Right about this time a dead man attached to a parachute blows to the island. The mysterious parachuting creature is mistaken for the beast, and the boys begin a massive hunt to kill it. Only Simon is skeptical, believing instead they're really just afraid of themselves. He goes off into the woods to contemplate the situation while Jack and Ralph ascend the mountain and find the beast – but don't stick around long enough to see that it is in fact only a dead man.
Back in the group, Jack decides Ralph shouldn't be chief anymore. He secedes and invites whoever wants to come with him and kill things (like more pigs, and maybe some people if they feel like it). Most of the older kids go with him, and Simon, hiding, watches Jack and Co. hunt a pig. This time, they slaughter a fat mother pig (in a scene described somewhat as a rape), cut off her head, and jam it onto a stick in the ground.
Simon stares at the head, which he calls "the Lord of the Flies" as it tells him (he's hallucinating, by the way) that it is the beast and that it is part of him (Simon). Simon passes out, gets a bloody nose, and wakes up covered in sweat, blood, and other generally disgusting things. Despite all this, he decides to continue up the mountain to face the beast, i.e. dead guy. Then he vomits and staggers down the mountain.

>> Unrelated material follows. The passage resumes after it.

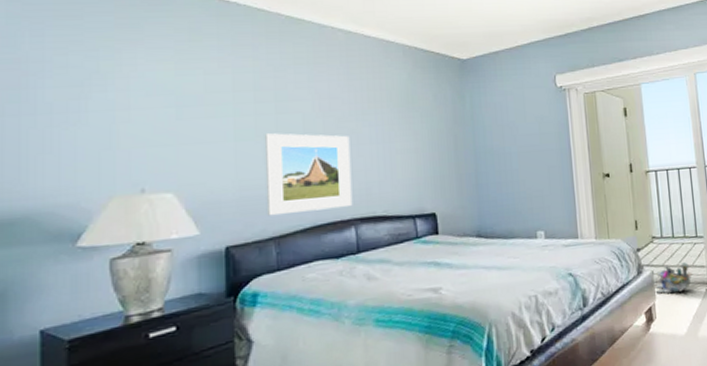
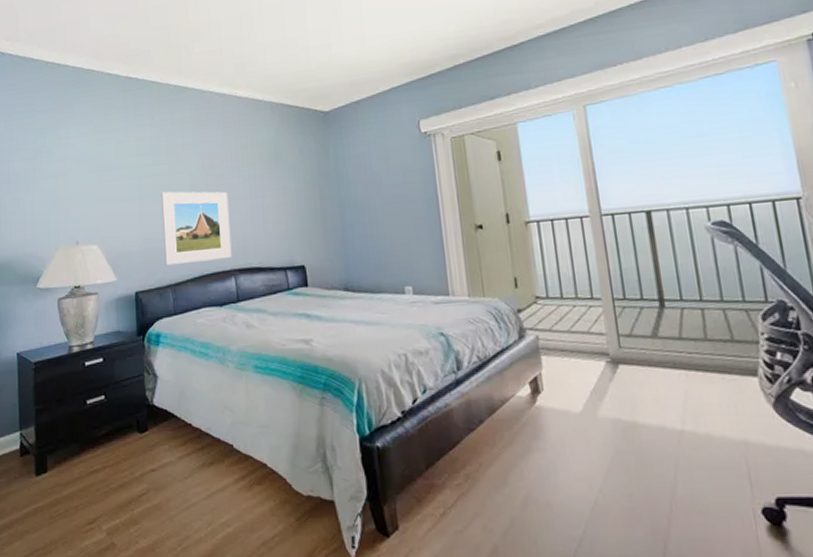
waste bin: present [654,261,692,294] -> none [540,326,588,364]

By now, Ralph and Piggy (both rather ravenous) are attending (with all the other boys) a big feast/party that Jack (decorated like an idol) is throwing. It's all a frenzied reenactment of the pig hunt until Simon, still bloody, sweaty, and covered in puke, stumbles down into the center of the crazed boys. He tries to tell them about the beast, but he is unrecognizable and the boys jab at him with their spears until he's dead. Simon's body is washed out to sea that night, and the wind carries off the body of the dead parachuting man, while Ralph and Piggy convince themselves they didn't take part in murdering Simon.

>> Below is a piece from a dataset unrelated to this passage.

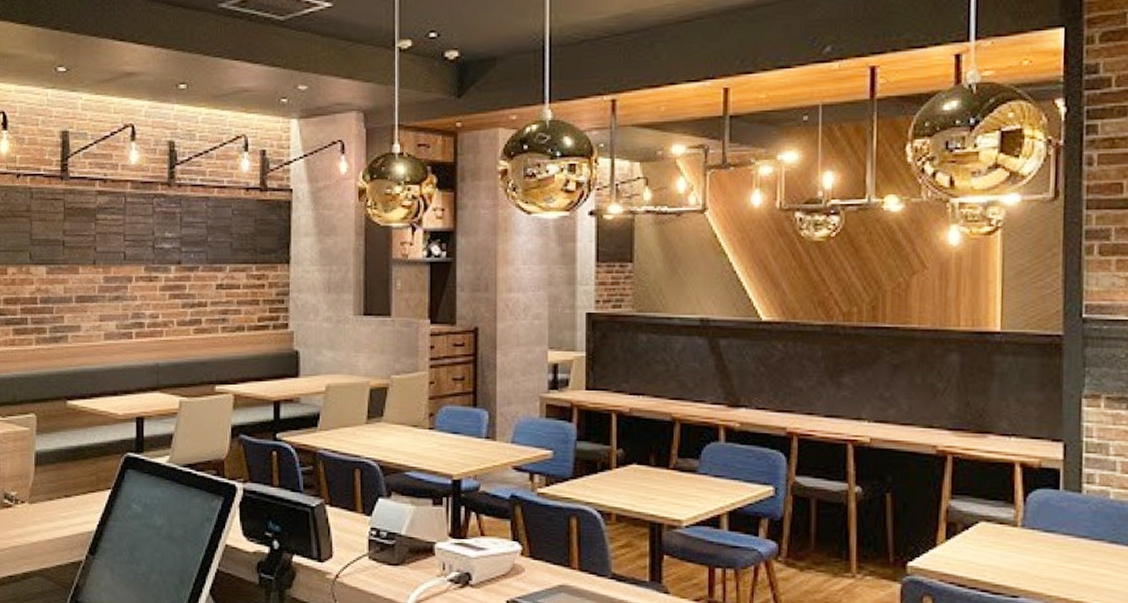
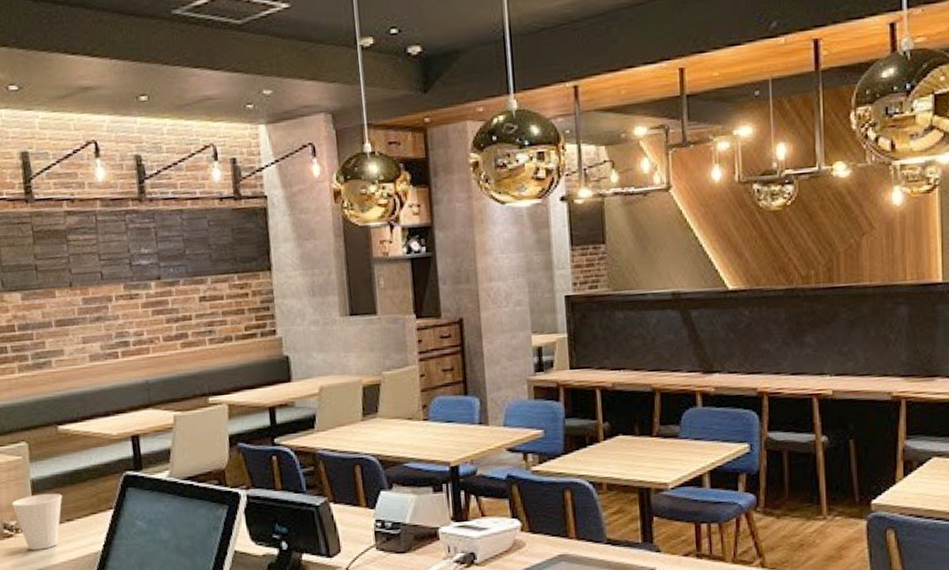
cup: none [14,467,63,523] -> present [11,493,62,550]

It's all downhill from here. Jack's crew attacks Ralph and Piggy and steals Piggy's eyeglasses to make fire on their own. When Ralph and Piggy decide to calmly talk it out with the "savages," Roger pushes a huge boulder off a cliff, killing Piggy. Ralph ends up running for his life, finds out that there's a head-on-stick future planned for him, and at last makes it to the shore of the island where he runs into… an officer of the British Navy. The boys are rescued from their mock war, but we're left with the image of the Navy's "trim cruiser" from the real war of the adults.